11. Il résulte de ce qui précède que la société Centre Ouest International Campus n'est pas fondée à soutenir que c'est à tort que, par le jugement attaqué, le tribunal administratif d'Orléans, qui a estimé à bon droit que la réalité des dépenses et des prestations litigieuses n'était pas établie, a rejeté l'ensemble de sa demande.
Sur les frais liés au litige :
12. Les dispositions de l'article L. 761-1 du code de justice administrative font obstacle à ce que soit mise à la charge de l'Etat, qui n'a pas dans la présente instance la qualité de partie perdante, la somme que la société Centre Ouest International Campus demande au titre des frais exposés et non compris dans les dépens.
DÉCIDE :
Article 1er : La requête de la société Centre Ouest International Campus est rejetée.
Article 2 : Le présent arrêt sera notifié à la SAS société Centre Ouest International Campus et à la ministre du travail.

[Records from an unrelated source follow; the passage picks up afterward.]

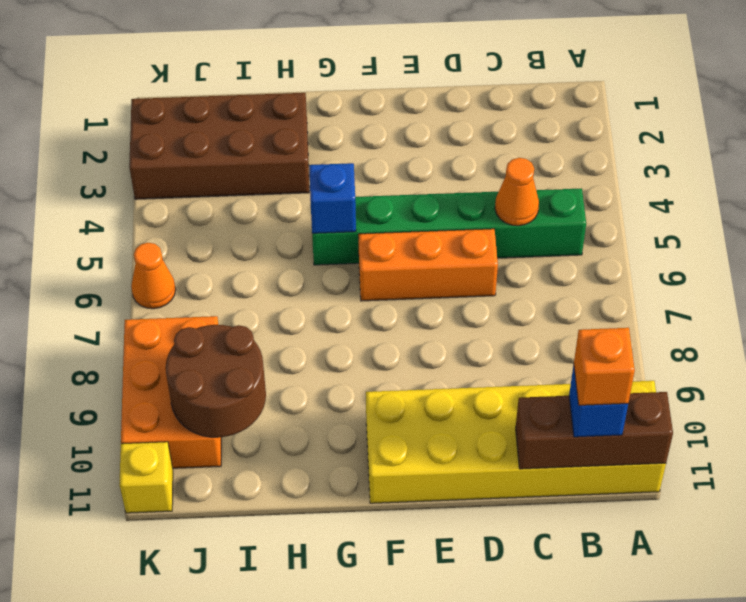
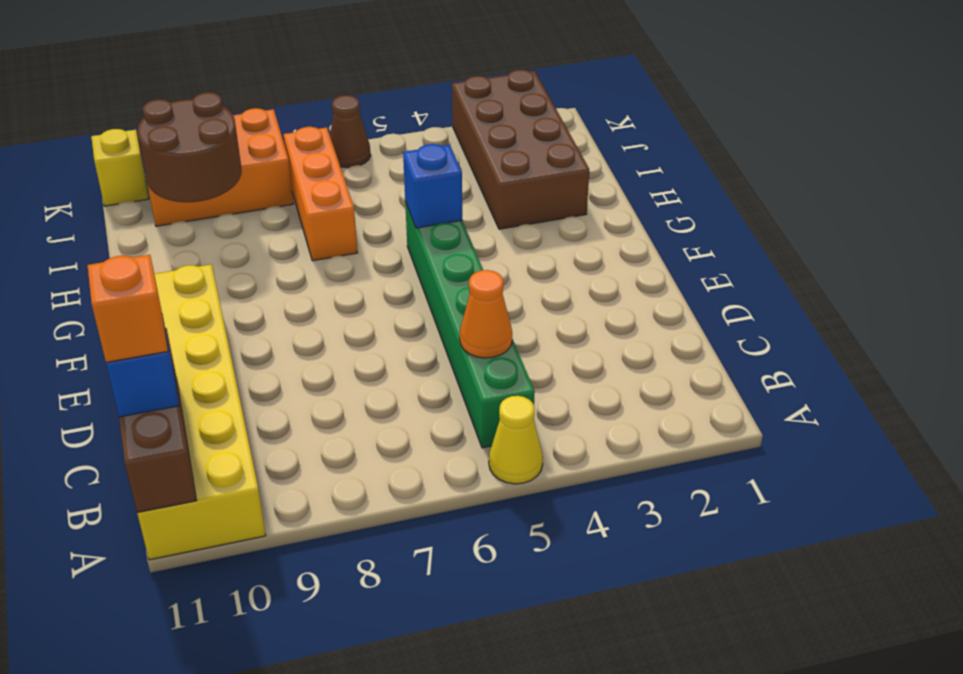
none -> yellow 1x1 cone [489,396,543,484]
orange 1x3 brick [358,229,498,301] -> orange 1x3 brick moved to [284,127,357,261]
orange 1x1 cone [131,243,176,309] -> brown 1x1 cone [330,95,371,168]

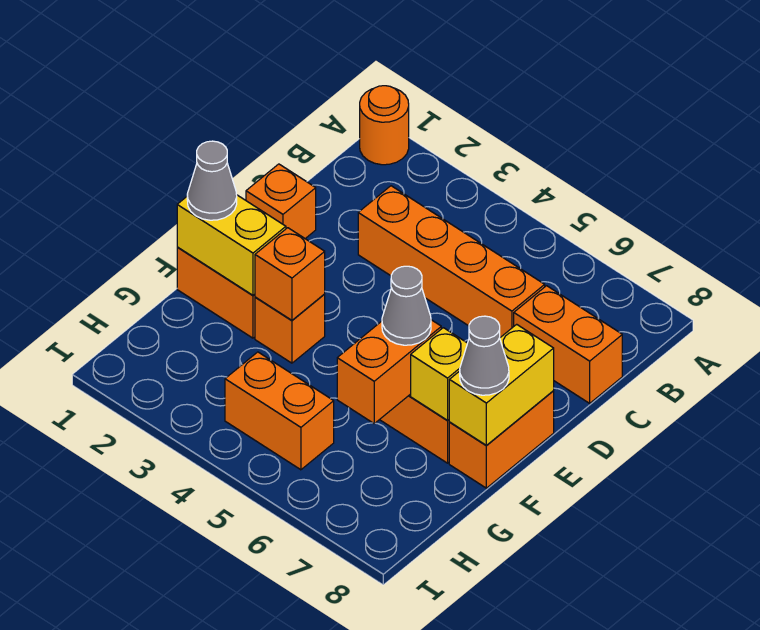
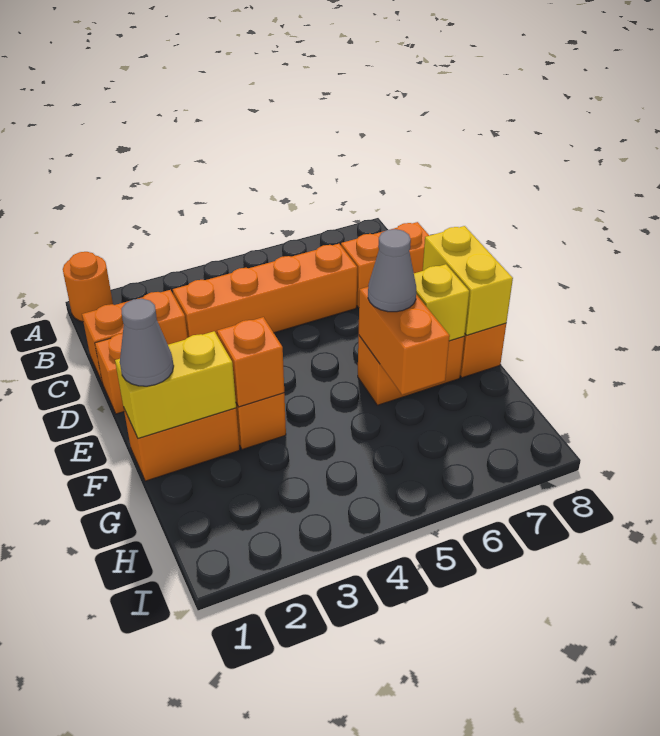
grey 1x1 cone [460,316,509,395] -> none
orange 1x2 brick [225,352,334,470] -> orange 1x2 brick moved to [82,290,188,382]

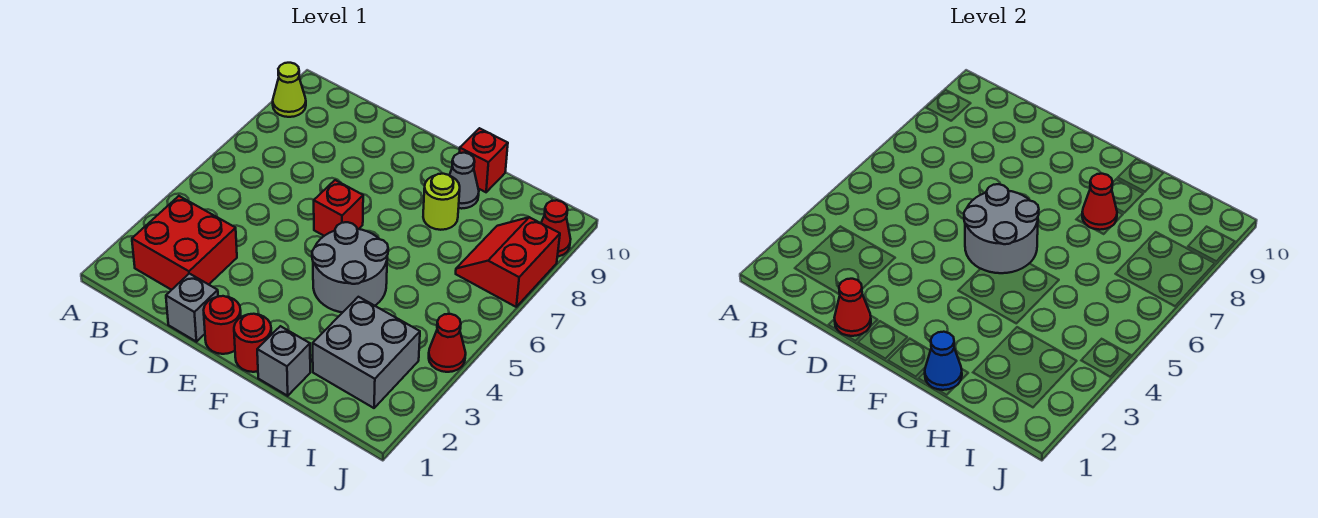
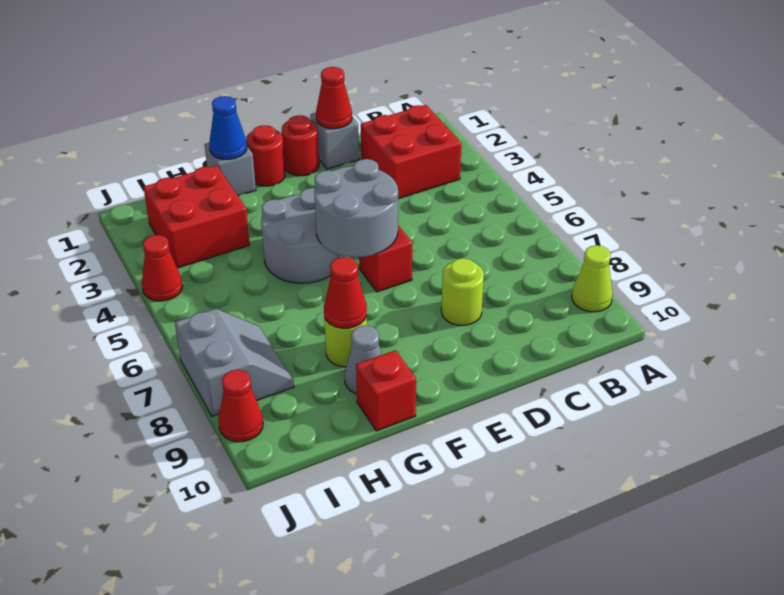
none -> lime 1x1 round brick [441,258,484,325]
grey 2x2 brick [313,297,420,408] -> red 2x2 brick [143,165,250,268]
red 2x2 slope [456,217,560,307] -> grey 2x2 slope [175,308,294,416]

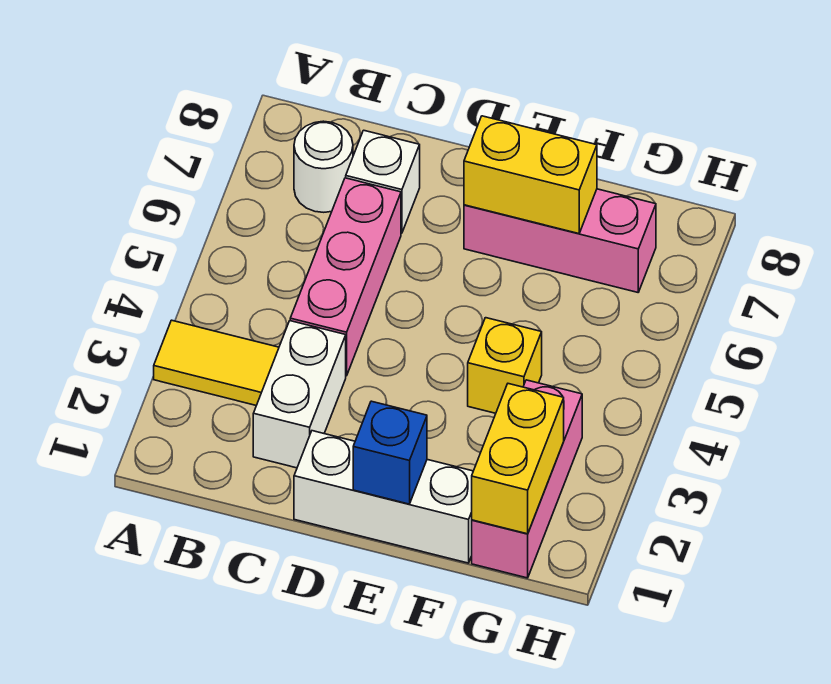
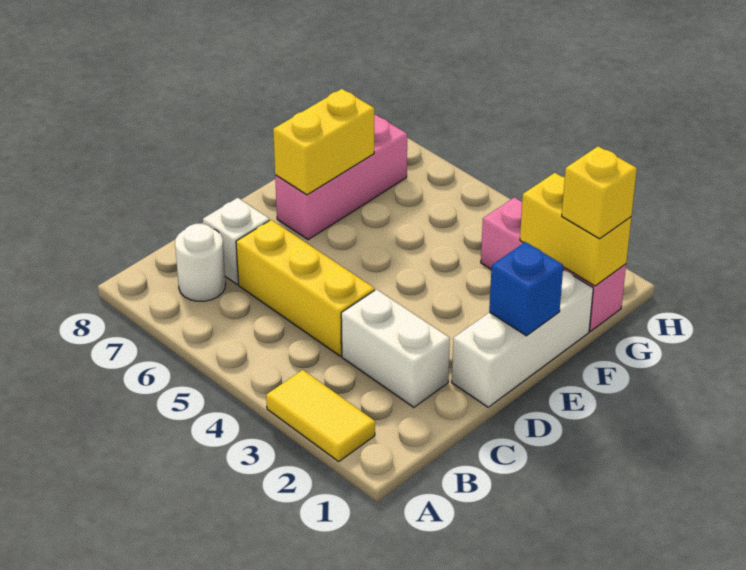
yellow 1x2 tile [154,320,279,406] -> yellow 1x2 tile turned to [266,370,375,461]
pink 1x3 brick [290,178,401,376] -> yellow 1x3 brick [236,220,375,356]
yellow 1x1 brick [468,318,542,413] -> yellow 1x1 brick moved to [562,146,637,239]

Délibéré après l'audience du 29 novembre 2019, à laquelle siégeaient :
- M. Lenoir, président de chambre,
- M. Coiffet, président-assesseur,
- Mme Gélard, premier conseiller.
Lu en audience publique, le 17 décembre 2019.
Le rapporteur
O. CoiffetLe président
H. Lenoir
Le greffier,
R. Mageau
La République mande et ordonne à la ministre du travail en ce qui la concerne, et à tous huissiers de justice à ce requis en ce qui concerne les voies de droit commun contre les parties privées, de pourvoir à l'exécution de la présente décision.